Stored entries

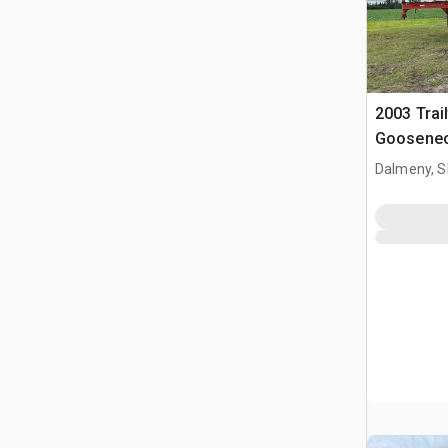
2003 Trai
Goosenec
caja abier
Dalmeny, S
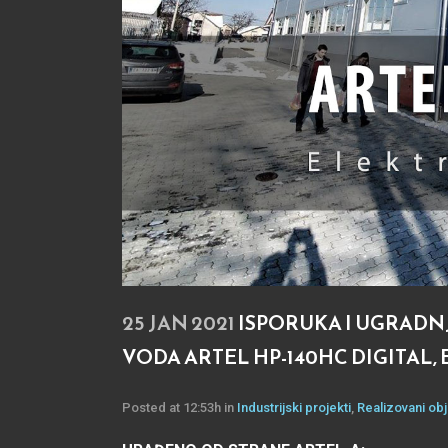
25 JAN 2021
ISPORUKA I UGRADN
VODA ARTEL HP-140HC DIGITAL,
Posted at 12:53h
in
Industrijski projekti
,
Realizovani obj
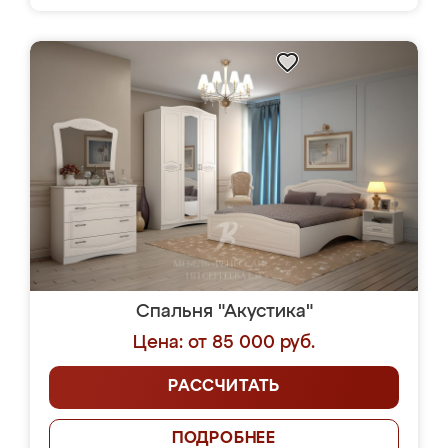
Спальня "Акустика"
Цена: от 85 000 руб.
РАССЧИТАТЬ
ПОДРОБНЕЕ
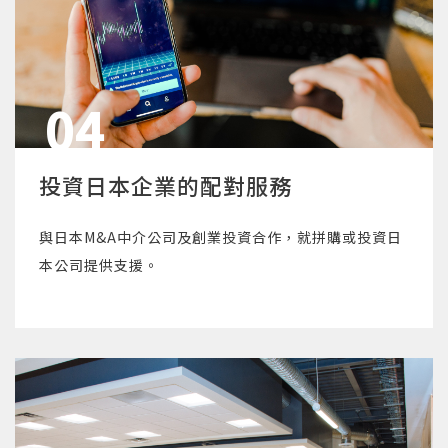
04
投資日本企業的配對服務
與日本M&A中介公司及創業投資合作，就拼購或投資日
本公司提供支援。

**Action item:**
Without the pictures, copy out each entry exactly as it stands.

**Written response:**
2003 Trai
Goosenec
caja abier
Dalmeny, S
25 JAN 2021
ISPORUKA I UGRADN
VODA ARTEL HP-140HC DIGITAL,
Posted at 12:53h
in
Industrijski projekti
,
Realizovani obj
Спальня "Акустика"
Цена: от 85 000 руб.
РАССЧИТАТЬ
ПОДРОБНЕЕ
04
投資日本企業的配對服務
與日本M&A中介公司及創業投資合作，就拼購或投資日
本公司提供支援。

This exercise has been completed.